Further, the focus of the appellate court's inquiry in a motion to modify the commissioner, subsequent to a grant of a motion on the merits, is unreasonably narrow. RAP 18.14 provides that in deciding whether an appeal is "clearly without merit," the commissioner or judge will consider all relevant factors, including three specific issues: " [Wjhether the issues on review (1) are clearly controlled by settled law, (2) are factual and supported by the evidence, or (3) are matters of judicial discretion and the decision was clearly within the discretion of the trial court." RAP 18.14(e). The appellate court's review in a motion to modify will necessarily be a limited inquiry into these three areas and not an inquiry into the merits of a criminal appeal. The text of RAP 18.14 concedes this much by differentiating between appellate review of a motion on the merits and "full appellate review." (Italics mine.) RAP 18.14(f). Appellate review in the context of a motion to modify is not a full de novo review as contended by the majority. If it were, the appellant would be entitled to oral argument and the commissioner's "weeding-out" process would be unnecessary.

It is further apparent that the motion on the merits rule has a scope far exceeding the common law grounds for dismissing appeals prior to full appellate review. RAP 18.9(c) *141provides that the appellate court "will, on motion of a party, dismiss review of a case ... if the application for review is frivolous, moot, or solely for the purpose of delay,

. . ." Since the power to dismiss frivolous appeals was already codified in RAP 18.9, the promulgation of the motion on the merits rule reflects a desire to eliminate some form of nonfrivolous appeals. Washington courts have generally defined a frivolous appeal as one that presents "no debatable issues upon which reasonable minds might differ, and [that] is so totally devoid of merit that there was no reasonable possibility of reversal." Streater v. White, 26 Wn. App. 430, 435, 613 P.2d 187 (1980). In the context of a civil case, when the right to appeal is not premised upon the state constitution, this court has approved a number of factors for courts to consider when deciding whether an appeal is "frivolous":

(1) A civil appellant has a right to appeal under RAP 2.2; (2) all doubts as to whether the appeal is frivolous should be resolved in favor of the appellant; (3) the record should be considered as a whole; (4) an appeal that is affirmed simply because the arguments are rejected is not frivolous; . . .

Millers Cas.
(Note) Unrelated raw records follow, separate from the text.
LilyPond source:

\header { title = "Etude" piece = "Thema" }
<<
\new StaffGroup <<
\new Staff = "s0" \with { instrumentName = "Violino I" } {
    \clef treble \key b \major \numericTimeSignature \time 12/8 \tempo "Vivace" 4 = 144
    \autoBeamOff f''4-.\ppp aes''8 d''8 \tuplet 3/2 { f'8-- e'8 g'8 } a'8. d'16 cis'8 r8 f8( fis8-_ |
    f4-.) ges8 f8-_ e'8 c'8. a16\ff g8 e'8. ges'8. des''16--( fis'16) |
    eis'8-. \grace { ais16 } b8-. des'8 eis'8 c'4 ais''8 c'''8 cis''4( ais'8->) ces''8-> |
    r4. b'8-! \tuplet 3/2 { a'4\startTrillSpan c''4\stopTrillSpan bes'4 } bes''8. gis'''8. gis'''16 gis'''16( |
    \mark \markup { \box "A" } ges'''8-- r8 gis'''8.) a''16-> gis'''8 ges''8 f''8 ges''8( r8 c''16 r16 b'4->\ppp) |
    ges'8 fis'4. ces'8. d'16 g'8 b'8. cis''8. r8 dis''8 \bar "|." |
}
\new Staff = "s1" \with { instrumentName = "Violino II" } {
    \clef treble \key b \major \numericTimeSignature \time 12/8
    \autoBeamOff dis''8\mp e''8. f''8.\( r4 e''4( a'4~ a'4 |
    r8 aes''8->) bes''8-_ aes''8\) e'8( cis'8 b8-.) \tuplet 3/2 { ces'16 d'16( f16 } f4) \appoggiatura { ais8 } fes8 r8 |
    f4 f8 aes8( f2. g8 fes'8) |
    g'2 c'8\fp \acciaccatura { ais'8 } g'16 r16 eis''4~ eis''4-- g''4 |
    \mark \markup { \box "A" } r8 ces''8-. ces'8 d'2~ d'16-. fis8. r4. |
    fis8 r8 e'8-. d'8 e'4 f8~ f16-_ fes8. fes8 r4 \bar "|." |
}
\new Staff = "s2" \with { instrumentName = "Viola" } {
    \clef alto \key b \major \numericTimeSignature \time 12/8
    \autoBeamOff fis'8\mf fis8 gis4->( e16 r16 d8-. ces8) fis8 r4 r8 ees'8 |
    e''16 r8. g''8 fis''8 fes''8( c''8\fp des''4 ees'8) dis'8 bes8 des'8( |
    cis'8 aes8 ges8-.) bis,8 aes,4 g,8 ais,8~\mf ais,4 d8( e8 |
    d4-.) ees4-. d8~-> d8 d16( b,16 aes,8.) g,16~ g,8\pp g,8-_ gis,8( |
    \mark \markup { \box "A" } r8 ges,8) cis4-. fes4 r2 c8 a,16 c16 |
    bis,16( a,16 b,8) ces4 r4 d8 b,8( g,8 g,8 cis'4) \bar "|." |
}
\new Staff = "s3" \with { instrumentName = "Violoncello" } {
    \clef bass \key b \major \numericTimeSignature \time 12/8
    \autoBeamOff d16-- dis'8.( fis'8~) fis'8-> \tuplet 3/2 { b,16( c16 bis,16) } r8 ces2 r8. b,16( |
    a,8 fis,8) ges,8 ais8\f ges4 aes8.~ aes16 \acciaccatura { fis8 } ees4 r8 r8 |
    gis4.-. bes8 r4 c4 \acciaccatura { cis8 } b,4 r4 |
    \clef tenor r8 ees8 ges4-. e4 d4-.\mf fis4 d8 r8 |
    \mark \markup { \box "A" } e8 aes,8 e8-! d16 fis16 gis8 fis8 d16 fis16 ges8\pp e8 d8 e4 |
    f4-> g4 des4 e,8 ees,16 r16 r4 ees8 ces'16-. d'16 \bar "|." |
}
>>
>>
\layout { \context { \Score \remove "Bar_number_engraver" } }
Ins. Co. v. Briggs, 100 Wn.2d 9, 15, 665 P.2d 887 (1983) (quoting Streater v. White, 26 Wn. App. 430, 434-35, 613 P.2d 187 (1980)). The need for efficient judicial administration and the orderly resolution of cases without needless delay are served by the rule permitting dismissal of frivolous appeals. See 3 L. Orland, Wash. Prac., Rules on Appeal § 4531, at 430 (3d ed. 1978).

Contrary to resolving all doubts in favor of the appellant, the appellant in a motion on the merits setting is foreclosed from arguing before the appellate court that settled case law should be overturned, that the facts were incorrectly determined, or that judicial discretion was abused.

Denying a criminal defendant the ability to contest the trial court fact-finding role obviates the "clearly settled" principle that when constitutional rights are of issue, the appellate court is obligated to make an independent de *142novo evaluation of the testimony and to reach its own conclusions as to the facts. See, e.g., State v. Daugherty, 94 Wn.2d 263, 269, 616 P.2d 649 (1980), cert. denied, 450 U.S. 958 (1981); State v. Sweet, 90 Wn.2d 282, 289, 581 P.2d 579 (1978).

The motion on the merits practice restricts the scope of appellate review beyond what could logically be considered meaningful review under well established common law principles. When the framers of our constitution provided a right of appeal of all criminal convictions they necessarily envisioned a meaningful appeal which affords the appellant the common law principles inherent in the appellate process.

Conclusion

I would affirm all four convictions; however, I would hold that the motion on the merits (RAP 18.14(i)) in criminal cases denies defendants a meaningful right to appeal and is unconstitutional, for it violates article 1, section 22 and article 4, section 2 of our state constitution.